_Apply what you read_
1 > Please reproduce the article on 2013 plastics and chemicals earnings word for word, beginning at the words "LloyondellBasell sees plastics" and ending after "operating losses (NOLs).".
2 > Summarize the article on 2013 plastics and chemicals earnings in two sentences.
3 > Write the next part of the article on 2013 plastics and chemicals earnings, picking up after its final sentence.

_Text for analysis_
LloyondellBasell sees plastics and chemicals businesses booming

Bolstered by strong performance in its Olefins and Polyolefins divisions in the Americas, LlyondellBasell saw net income for 2013 climb to $3.853 billion, up $1.019 billion from the same period last year. 

In 2013, LyondellBasell reported record results, led by improvements in global olefins and polyolefins. Fourth quarter 2013 EBITDA was relatively unchanged compared to the third quarter of 2013 despite the impact of normal seasonal slowdowns. Income from continuing operations increased relative to the third quarter due to a lower effective tax rate related to the release of reserves against certain European net operating losses (NOLs).

“We achieved record earnings in 2013, capped by the best fourth-quarter results in our history,” said CEO Jim Gallogly. “Our performance for the quarter and the year continued a pattern of solid financial results built on our back-to-basics strategy and supplemented with high return growth projects. During the quarter, we completed the methanol restart project at Channelview, Texas. This project and other announced projects focus on capturing additional advantages from U.S. shale gas ahead of our competition,” he said.

“We advanced our cash deployment strategy in 2013; we increased the quarterly interim dividend over the year by 50 percent to $0.60 per share and initiated a share repurchase program. Shareholders realized a total stock return of 45 percent in 2013 versus the S&P 500 return of 32 percent,” Gallogly said.

Olefin results benefitted from improved olefin margins and higher volumes compared to the prior year period. Cracking advantaged feedstocks and lower naphtha prices in 2013 were major drivers of higher olefin margins. The production volumes in 2012 were impacted by a turnaround at Wesseling, Germany. Combined polyolefin results increased compared to the prior year driven by higher polyethylene margins and a 2 percent higher polyolefin sales volume. Polypropylene compounds and polybutene-1 results increased by approximately $15 million as a result of higher margins and volumes.

Records from a data collection
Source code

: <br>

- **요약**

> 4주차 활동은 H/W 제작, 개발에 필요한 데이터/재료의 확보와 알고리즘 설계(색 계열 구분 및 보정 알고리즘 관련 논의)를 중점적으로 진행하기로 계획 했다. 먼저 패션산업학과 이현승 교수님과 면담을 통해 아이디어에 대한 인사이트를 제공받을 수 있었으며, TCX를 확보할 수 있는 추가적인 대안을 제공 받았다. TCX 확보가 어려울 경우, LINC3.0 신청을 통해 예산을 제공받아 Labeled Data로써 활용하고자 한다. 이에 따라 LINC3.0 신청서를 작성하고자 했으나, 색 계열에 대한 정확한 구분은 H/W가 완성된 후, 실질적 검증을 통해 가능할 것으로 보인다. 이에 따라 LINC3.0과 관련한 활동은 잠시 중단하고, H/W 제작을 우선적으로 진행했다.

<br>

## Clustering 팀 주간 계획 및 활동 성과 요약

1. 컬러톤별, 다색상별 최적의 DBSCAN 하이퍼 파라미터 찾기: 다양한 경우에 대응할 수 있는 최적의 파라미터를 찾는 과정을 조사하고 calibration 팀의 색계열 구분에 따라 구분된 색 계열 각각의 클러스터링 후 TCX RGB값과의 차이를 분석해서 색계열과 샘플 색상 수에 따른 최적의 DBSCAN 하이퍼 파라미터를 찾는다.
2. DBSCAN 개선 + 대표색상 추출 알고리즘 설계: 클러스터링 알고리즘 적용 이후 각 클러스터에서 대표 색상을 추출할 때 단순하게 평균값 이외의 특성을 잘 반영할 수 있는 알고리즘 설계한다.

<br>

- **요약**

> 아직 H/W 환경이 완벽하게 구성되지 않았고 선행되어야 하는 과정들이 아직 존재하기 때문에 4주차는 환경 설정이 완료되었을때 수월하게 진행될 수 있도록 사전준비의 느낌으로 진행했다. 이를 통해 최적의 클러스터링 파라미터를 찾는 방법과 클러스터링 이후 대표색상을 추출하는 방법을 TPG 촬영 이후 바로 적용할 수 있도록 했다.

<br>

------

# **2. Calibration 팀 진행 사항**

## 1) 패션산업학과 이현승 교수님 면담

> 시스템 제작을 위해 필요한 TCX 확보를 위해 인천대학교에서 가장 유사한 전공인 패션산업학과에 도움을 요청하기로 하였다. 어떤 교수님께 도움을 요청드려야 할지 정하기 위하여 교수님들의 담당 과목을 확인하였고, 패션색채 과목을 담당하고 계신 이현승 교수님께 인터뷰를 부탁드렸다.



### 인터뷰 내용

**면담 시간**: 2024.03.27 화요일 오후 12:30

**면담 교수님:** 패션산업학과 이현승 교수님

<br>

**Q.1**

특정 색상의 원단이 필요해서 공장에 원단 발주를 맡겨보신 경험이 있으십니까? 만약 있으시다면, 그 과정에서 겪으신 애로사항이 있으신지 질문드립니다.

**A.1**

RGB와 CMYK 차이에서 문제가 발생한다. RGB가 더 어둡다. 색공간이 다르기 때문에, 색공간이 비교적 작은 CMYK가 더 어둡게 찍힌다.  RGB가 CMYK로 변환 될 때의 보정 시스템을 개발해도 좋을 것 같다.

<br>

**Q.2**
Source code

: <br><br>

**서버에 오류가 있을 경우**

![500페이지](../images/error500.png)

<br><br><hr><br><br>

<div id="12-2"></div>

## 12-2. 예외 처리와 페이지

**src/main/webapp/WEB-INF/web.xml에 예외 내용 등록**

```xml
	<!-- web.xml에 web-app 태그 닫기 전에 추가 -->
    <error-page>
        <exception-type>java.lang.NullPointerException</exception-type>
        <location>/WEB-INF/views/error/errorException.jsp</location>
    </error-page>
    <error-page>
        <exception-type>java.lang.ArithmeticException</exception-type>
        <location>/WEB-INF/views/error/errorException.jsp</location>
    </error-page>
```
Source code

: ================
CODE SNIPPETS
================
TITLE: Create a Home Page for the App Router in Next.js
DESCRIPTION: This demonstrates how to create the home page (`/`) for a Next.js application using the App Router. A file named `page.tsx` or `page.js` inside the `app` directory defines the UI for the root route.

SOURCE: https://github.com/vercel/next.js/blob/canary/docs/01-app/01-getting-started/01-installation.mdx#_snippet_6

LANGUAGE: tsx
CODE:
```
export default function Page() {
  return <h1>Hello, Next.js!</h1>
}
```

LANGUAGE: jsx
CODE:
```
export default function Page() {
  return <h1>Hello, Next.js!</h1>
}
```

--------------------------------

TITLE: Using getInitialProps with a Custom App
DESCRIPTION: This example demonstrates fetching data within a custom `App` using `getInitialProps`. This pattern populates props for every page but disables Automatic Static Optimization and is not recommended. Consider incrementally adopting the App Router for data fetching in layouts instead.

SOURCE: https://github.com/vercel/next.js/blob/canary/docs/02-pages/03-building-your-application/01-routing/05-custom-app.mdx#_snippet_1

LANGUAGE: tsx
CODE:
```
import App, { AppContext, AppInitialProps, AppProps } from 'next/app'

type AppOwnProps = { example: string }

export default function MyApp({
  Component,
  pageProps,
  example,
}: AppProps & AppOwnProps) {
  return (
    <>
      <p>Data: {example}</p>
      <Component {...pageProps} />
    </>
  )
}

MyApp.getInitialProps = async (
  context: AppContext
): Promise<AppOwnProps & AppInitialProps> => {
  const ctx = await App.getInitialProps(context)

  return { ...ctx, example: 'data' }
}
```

_Exercise results_
1 >
LloyondellBasell sees plastics and chemicals businesses booming

Bolstered by strong performance in its Olefins and Polyolefins divisions in the Americas, LlyondellBasell saw net income for 2013 climb to $3.853 billion, up $1.019 billion from the same period last year. 

In 2013, LyondellBasell reported record results, led by improvements in global olefins and polyolefins. Fourth quarter 2013 EBITDA was relatively unchanged compared to the third quarter of 2013 despite the impact of normal seasonal slowdowns. Income from continuing operations increased relative to the third quarter due to a lower effective tax rate related to the release of reserves against certain European net operating losses (NOLs).

2 > LyondellBasell reported record results for 2013, led by its olefins and polyolefins businesses, with net income rising to $3.853 billion, up $1.019 billion from the prior year. CEO Jim Gallogly credited a back-to-basics strategy and high-return growth projects, and the company raised its quarterly interim dividend by 50 percent to $0.60 per share and started a share repurchase program.

3 >
“The fundamentals supporting our businesses have remained strong. The U.S. natural gas liquids advantage continues to evolve in a very positive way, and we are executing our growth projects rapidly to take advantage of these market opportunities. We believe olefins in North America will continue to benefit from strong margins created by cost-advantaged NGLs. We will commence an olefins turnaround at La Porte late in the first quarter which will extend into the second quarter. European olefins and polyolefins demand should improve from a seasonally-low fourth quarter,” Gallogly said. “Intermediates and Derivatives continues to realize solid, steady performance and will additionally benefit from the methanol restart. The global refining market has been volatile, but improving of late. We expect that our refining position should strengthen in 2014 as North American crude production grows and the delivery infrastructure expands.”